On 7/04/2011 9:23 AM, Elisabeth wrote:


On 6 April 2011 15:01, Michael Brunsteiner <mbx0...@yahoo.com <mailto:mbx0...@yahoo.com>> wrote:


    Elisabeth,

    You CAN, in fact calculate the contribution of the reciprocal part
    of the PME energy to the binding energy between two components in
    a heterogeneous system, its just quite tedious...
    say, your system is molecules A and B for which you want to know
    the interaction energy, and the rest of the system, typically
    the solvent, we call C.
    Now your total Reciprocal Coulomb energy will have six parts:
    ER_tot = ER_AA + ER_BB + ER_CC + ER_AB + ER_AC + ER_BC
    but these parts are NOT given in the gromacs output as they
    cannot be calculated DIRECTLY, you have to calculate
    them by setting the charges on A, B, or C (or combinations thereof)
    to zero (there is a tool for setting the charges in a tpr file
    to zero) and then do more runs with: "mdrun -rerun" based on the
    original trajectory to get the required contributions.

    then E_AB = ER_C0 - ER_A0C0 - ER_B0C0

    (or something like it, do double check that formula, i can't be
    bothered
    thinking it through now ... here ER_A0C0, for example,  is the
    reciprocal
    part of the coulomb energy with charges in groups A and C set to
    zero, etc)

    this being said ... it's tedious, time-consuming, and error-prone
    (you need to use double precision and save a lot of frames to
    get reasonably accurate numbers)


    You might be better off using reaction field, or PME and simply
    ignore the reciprocal part altogether (if your molecules A, B
    are NOT charged and have no permanent and large dipole moment
    you might get away with the latter)

Thanks for your elaborate message.

The point is in my case there is no option other than ignoring LR since LR is not covered by shift or switch functions but at least what PME reports for SR is more accurate.

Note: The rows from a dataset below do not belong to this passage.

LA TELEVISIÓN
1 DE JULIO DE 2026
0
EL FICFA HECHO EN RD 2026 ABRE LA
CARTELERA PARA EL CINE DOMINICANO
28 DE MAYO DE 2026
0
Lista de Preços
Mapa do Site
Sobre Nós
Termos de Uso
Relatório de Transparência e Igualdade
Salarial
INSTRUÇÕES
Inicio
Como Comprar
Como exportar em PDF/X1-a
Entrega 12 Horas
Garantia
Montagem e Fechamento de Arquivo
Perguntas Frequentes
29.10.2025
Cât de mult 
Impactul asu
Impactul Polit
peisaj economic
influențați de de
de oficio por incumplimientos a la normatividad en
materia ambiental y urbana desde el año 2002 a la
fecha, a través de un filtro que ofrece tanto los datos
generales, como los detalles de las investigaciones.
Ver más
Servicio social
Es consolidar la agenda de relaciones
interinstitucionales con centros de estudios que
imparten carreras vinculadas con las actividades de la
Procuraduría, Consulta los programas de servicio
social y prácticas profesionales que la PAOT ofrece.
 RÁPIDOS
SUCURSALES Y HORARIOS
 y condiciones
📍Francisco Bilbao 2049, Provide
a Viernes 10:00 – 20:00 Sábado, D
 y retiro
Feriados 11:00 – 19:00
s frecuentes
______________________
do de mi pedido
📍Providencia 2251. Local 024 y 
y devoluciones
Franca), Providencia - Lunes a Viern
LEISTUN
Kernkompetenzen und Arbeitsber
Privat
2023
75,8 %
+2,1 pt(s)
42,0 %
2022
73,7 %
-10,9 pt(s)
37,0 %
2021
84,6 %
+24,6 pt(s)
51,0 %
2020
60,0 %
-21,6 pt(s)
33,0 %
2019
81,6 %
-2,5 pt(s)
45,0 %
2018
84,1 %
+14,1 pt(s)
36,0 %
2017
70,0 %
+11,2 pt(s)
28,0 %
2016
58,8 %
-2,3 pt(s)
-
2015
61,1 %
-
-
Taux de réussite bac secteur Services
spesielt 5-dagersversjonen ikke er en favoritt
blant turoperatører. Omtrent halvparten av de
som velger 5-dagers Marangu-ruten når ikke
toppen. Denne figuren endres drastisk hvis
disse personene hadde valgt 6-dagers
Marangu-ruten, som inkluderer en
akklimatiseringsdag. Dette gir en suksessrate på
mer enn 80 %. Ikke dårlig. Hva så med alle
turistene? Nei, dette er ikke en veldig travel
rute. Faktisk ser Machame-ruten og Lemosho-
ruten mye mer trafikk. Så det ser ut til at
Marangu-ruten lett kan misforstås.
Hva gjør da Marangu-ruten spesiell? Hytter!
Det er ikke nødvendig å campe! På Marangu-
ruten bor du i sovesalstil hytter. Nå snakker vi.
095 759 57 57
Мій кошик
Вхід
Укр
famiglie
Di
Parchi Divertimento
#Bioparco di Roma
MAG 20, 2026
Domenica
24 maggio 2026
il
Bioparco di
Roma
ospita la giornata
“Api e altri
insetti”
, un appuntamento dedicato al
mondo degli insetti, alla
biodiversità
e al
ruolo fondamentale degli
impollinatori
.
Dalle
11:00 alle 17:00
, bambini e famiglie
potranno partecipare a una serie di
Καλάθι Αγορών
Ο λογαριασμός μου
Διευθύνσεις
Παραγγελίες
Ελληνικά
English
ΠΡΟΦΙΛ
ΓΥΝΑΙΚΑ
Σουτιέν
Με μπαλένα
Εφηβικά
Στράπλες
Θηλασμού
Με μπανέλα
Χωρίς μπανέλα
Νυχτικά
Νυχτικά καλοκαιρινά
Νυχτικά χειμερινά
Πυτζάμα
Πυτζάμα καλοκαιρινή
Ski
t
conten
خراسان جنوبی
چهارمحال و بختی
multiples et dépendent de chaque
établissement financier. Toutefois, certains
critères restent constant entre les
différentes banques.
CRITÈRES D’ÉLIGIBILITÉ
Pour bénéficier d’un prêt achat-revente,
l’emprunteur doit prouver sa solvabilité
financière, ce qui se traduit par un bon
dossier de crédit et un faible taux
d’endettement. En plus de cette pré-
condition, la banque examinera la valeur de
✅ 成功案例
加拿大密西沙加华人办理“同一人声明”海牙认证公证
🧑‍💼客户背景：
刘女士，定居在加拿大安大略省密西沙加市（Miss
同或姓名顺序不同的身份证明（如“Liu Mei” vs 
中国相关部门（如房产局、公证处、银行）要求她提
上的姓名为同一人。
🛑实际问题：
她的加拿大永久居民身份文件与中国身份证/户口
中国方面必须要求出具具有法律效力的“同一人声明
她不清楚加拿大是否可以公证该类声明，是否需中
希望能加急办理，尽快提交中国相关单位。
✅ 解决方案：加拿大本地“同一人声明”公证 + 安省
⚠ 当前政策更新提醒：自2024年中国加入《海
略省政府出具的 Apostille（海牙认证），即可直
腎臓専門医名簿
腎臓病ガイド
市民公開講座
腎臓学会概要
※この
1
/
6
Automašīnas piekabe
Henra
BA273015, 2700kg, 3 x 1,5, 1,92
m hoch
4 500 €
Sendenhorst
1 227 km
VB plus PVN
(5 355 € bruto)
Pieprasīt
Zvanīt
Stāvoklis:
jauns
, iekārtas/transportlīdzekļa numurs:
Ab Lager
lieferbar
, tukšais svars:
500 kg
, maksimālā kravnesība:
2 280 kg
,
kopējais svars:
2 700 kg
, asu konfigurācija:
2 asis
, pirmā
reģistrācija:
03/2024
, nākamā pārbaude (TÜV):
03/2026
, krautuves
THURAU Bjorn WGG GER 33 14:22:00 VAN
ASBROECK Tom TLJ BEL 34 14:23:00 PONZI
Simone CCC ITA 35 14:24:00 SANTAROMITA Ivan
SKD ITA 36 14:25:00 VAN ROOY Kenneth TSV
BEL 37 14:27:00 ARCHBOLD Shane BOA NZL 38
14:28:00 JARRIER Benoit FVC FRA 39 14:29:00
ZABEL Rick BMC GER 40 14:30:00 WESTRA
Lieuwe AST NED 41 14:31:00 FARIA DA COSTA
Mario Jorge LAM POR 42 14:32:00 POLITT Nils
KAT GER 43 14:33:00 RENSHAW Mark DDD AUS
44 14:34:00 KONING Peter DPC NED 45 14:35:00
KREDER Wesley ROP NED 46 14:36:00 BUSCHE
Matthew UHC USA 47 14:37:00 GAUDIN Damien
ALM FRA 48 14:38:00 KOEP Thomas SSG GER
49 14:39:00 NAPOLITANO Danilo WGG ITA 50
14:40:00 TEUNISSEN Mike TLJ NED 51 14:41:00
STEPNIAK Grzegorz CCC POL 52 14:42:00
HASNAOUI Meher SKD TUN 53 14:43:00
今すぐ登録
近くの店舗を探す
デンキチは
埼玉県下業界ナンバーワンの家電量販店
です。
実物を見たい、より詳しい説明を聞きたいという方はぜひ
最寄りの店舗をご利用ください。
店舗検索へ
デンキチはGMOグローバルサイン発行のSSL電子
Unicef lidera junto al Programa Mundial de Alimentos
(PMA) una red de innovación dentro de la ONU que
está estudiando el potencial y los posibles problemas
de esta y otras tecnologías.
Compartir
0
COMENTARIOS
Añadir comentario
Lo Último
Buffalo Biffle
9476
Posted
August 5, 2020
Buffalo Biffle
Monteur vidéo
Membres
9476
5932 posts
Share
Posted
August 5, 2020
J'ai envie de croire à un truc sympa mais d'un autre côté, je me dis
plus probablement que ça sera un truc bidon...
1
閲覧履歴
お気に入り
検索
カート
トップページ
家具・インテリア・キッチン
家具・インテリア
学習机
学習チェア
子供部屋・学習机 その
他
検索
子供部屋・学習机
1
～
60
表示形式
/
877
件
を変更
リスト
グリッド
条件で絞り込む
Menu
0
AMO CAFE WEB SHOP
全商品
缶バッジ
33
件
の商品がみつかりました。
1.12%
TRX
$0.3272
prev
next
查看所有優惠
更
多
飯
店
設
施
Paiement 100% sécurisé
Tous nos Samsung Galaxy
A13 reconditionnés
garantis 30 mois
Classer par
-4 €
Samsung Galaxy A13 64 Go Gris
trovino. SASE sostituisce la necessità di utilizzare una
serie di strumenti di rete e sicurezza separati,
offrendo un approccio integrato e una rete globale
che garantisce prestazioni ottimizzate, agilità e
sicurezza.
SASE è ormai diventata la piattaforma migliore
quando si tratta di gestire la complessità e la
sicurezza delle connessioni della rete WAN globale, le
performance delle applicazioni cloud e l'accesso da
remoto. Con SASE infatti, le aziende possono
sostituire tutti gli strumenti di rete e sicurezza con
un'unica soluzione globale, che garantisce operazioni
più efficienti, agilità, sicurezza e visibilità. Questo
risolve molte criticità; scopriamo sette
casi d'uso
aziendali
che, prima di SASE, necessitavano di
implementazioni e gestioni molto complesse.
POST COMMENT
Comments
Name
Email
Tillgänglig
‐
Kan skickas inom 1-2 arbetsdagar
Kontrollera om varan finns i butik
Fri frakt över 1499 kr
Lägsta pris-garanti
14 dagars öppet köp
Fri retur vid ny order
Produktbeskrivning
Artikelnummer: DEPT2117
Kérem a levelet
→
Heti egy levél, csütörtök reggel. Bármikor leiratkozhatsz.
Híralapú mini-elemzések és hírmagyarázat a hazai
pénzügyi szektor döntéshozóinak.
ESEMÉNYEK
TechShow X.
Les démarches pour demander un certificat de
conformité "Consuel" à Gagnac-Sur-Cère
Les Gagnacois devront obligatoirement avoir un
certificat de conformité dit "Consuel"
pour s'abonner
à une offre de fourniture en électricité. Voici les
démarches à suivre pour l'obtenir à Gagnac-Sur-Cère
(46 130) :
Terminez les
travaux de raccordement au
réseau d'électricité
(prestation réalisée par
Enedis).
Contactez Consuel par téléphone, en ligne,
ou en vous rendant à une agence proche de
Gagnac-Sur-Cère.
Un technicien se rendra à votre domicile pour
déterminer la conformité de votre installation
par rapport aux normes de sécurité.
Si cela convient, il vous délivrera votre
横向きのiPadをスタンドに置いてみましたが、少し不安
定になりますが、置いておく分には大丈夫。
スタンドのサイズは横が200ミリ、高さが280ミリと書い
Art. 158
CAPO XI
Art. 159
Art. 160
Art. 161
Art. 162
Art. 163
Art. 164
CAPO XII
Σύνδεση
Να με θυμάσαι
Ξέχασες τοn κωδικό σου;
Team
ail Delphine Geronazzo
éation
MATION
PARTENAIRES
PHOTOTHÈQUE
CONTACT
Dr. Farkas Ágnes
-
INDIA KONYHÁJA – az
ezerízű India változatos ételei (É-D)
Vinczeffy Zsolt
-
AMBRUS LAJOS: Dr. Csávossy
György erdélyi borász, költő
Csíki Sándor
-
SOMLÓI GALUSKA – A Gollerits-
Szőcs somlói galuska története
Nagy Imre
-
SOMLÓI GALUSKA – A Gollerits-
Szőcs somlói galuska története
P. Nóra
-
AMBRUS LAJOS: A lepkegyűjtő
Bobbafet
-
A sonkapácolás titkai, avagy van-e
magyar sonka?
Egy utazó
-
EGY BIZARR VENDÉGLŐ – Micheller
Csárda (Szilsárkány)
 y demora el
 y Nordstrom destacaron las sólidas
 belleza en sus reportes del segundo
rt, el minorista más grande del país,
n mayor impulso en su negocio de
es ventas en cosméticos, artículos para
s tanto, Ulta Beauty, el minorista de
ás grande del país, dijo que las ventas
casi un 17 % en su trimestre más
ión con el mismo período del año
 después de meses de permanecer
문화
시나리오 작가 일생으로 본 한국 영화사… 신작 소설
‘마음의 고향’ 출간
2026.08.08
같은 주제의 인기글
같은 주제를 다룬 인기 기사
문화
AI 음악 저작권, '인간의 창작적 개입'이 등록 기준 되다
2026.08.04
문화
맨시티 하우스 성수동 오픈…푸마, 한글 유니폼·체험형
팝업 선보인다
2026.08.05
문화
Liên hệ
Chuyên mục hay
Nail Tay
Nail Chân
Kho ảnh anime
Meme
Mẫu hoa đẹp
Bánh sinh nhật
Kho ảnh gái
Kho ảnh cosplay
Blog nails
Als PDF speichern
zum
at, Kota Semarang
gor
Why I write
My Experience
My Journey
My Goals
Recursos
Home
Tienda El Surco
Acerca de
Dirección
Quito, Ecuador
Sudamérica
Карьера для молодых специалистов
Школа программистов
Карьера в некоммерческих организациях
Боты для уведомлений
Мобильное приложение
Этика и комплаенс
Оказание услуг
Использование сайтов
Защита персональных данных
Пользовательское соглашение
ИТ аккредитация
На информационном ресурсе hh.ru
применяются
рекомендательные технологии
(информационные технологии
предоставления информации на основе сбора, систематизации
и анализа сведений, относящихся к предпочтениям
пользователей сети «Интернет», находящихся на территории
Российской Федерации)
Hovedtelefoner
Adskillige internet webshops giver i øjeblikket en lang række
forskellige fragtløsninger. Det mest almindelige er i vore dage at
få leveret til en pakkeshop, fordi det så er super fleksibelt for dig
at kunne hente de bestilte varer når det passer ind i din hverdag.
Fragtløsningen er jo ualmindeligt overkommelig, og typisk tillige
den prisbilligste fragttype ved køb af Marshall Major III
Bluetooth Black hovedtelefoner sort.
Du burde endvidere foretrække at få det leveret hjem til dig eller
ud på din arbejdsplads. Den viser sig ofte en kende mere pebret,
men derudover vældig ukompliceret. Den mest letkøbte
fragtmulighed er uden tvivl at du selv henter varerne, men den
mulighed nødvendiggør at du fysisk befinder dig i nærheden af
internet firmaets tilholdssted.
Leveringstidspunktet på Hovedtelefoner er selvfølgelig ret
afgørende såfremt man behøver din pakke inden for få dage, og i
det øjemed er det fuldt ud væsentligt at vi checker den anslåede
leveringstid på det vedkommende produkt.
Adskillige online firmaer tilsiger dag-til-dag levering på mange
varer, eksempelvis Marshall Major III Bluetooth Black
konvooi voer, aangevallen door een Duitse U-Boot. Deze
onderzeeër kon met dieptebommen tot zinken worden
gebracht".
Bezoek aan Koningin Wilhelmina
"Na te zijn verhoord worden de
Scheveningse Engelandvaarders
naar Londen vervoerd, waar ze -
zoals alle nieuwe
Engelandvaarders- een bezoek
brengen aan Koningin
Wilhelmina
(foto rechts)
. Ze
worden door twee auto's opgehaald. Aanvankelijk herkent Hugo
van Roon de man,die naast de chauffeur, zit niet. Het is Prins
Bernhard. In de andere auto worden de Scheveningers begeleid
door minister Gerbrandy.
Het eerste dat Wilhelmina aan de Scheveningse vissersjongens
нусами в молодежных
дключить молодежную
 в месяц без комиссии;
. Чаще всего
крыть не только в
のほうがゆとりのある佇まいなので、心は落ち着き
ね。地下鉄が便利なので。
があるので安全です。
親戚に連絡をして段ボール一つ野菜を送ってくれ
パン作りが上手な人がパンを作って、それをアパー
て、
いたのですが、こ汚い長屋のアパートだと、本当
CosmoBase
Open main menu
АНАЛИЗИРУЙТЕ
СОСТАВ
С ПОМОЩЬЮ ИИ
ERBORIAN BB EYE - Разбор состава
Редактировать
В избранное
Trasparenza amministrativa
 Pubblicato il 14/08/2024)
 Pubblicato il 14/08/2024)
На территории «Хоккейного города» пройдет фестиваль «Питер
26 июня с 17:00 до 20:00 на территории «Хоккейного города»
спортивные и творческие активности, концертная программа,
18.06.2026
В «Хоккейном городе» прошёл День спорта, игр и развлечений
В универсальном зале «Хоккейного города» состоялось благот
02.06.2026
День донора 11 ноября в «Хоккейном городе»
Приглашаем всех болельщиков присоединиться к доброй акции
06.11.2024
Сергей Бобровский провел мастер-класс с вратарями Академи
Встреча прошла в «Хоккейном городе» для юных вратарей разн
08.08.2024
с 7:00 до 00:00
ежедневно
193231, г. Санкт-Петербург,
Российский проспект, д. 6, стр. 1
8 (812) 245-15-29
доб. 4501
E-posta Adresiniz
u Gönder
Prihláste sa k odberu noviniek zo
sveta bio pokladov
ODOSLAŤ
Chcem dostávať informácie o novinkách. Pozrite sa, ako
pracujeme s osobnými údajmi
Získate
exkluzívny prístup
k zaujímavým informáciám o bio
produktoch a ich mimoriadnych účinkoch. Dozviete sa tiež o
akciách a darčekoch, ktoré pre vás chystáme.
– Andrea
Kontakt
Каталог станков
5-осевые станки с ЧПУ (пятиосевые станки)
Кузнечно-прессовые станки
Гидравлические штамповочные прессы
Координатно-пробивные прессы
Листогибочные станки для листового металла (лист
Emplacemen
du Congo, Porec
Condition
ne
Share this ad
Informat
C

So the decomposed Coulmb. SR terms I am getting using energy groups from PME are "reliable ?

The short-range interactions with PME are no longer a 1/r function. See manual section 4.9.1. By design, the modified function decays to zero faster. Whether your observable is perturbed by using any of these modified short-ranged approaches is probably unknown. Conventional wisdom would be that they were all flawed from lack of the long-range contribution.